**Data to process**
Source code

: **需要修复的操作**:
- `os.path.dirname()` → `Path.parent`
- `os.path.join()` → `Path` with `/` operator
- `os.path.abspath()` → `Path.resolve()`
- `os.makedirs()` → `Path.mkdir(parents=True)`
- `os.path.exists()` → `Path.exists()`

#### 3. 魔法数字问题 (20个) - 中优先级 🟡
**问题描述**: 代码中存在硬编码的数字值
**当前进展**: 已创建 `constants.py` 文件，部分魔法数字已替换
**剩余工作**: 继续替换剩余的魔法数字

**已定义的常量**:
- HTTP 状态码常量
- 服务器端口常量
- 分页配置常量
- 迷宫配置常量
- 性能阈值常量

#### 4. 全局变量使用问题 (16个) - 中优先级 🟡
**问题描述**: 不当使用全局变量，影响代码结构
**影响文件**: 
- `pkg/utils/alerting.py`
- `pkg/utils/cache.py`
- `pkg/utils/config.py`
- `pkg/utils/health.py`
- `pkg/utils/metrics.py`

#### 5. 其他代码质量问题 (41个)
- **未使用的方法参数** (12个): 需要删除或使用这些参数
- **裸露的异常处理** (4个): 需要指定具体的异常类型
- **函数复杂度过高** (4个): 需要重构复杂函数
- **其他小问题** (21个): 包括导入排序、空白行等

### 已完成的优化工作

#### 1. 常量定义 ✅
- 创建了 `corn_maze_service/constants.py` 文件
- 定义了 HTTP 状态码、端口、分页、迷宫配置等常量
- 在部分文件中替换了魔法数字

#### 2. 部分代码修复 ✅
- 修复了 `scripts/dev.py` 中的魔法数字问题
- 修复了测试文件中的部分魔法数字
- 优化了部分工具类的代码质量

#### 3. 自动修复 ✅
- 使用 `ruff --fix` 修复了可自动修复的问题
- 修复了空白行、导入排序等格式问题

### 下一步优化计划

**Task item**
Transcribe exactly, starting at the line with "- **其他小问题** (21个): 包括导入排序、空白行等" and continuing through the last line of the data above; leave out all earlier lines.

**Response to the task**
- **其他小问题** (21个): 包括导入排序、空白行等

### 已完成的优化工作

#### 1. 常量定义 ✅
- 创建了 `corn_maze_service/constants.py` 文件
- 定义了 HTTP 状态码、端口、分页、迷宫配置等常量
- 在部分文件中替换了魔法数字

#### 2. 部分代码修复 ✅
- 修复了 `scripts/dev.py` 中的魔法数字问题
- 修复了测试文件中的部分魔法数字
- 优化了部分工具类的代码质量

#### 3. 自动修复 ✅
- 使用 `ruff --fix` 修复了可自动修复的问题
- 修复了空白行、导入排序等格式问题

### 下一步优化计划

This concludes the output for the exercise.